■ Problem to solve
Write out the passage of the milk price article below between "Robert Wiseman Dairies" and "as originally planned.", inclusive, with no changes.

■ Selected extract

━━━━━━

One of the country's biggest milk processing firms,which has faced protests and blockades by farmers, has abandoned its plans to cut the price it pays for milk.

Robert Wiseman Dairies has announced it is scrapping plans to cut the price it pays dairy farmers for milk. It is the last of the major milk processors to make an announcement following concerted protests and blockades of its plants by farmers.

It had planned a 1.7 pence per litre price reduction, but now says the price it pays to farmers will not change in August as originally planned.

The decision takes account of concerns raised since we announced a 1.7ppl reduction in our ex-farm price from 1 August 2012. This followed the significant loss of income we suffered further to the substantial decline in cream values experienced since the beginning of the year which left us unable to sustain the milk price we were paying."

━━━━━━

■ Raw data
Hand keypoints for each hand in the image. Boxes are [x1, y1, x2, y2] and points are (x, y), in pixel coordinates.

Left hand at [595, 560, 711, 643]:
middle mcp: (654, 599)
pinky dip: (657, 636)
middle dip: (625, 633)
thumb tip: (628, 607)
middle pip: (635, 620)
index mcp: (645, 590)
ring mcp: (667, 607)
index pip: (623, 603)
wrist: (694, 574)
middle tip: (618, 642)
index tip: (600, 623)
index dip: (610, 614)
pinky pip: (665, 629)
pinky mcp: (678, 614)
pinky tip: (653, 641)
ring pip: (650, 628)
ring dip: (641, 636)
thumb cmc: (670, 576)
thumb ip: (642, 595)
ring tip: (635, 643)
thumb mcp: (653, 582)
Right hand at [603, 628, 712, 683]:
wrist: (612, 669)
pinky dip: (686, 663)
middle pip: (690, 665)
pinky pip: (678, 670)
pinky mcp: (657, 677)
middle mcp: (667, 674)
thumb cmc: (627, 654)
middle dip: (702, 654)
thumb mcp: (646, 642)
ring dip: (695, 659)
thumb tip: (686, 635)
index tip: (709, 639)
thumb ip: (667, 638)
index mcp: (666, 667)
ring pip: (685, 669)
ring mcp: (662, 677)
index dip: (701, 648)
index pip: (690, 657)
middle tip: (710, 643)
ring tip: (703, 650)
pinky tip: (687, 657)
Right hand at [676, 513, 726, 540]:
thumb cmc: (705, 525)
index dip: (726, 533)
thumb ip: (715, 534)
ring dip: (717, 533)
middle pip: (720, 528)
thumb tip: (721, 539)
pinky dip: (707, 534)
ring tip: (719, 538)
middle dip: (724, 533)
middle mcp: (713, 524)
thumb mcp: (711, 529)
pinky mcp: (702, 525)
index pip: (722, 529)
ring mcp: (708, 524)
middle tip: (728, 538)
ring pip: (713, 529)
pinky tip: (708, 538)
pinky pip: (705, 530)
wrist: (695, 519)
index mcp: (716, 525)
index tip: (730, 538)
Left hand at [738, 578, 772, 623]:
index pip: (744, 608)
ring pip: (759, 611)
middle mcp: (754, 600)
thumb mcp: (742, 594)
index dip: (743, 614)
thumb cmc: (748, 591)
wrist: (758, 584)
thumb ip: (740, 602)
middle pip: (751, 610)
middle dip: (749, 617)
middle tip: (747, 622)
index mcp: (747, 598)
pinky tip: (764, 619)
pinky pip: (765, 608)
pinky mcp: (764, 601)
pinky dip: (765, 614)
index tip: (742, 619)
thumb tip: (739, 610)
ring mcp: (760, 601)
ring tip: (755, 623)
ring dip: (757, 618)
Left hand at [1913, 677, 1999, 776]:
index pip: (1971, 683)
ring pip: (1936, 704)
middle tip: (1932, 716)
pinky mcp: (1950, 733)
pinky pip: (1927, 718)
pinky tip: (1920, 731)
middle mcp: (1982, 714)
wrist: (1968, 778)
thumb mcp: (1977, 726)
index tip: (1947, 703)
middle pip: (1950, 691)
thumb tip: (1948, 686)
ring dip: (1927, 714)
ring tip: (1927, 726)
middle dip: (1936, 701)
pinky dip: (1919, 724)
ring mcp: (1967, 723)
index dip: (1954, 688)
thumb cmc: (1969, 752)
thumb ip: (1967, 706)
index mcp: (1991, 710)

━━━━━━

■ Task answer
Robert Wiseman Dairies has announced it is scrapping plans to cut the price it pays dairy farmers for milk. It is the last of the major milk processors to make an announcement following concerted protests and blockades of its plants by farmers.

It had planned a 1.7 pence per litre price reduction, but now says the price it pays to farmers will not change in August as originally planned.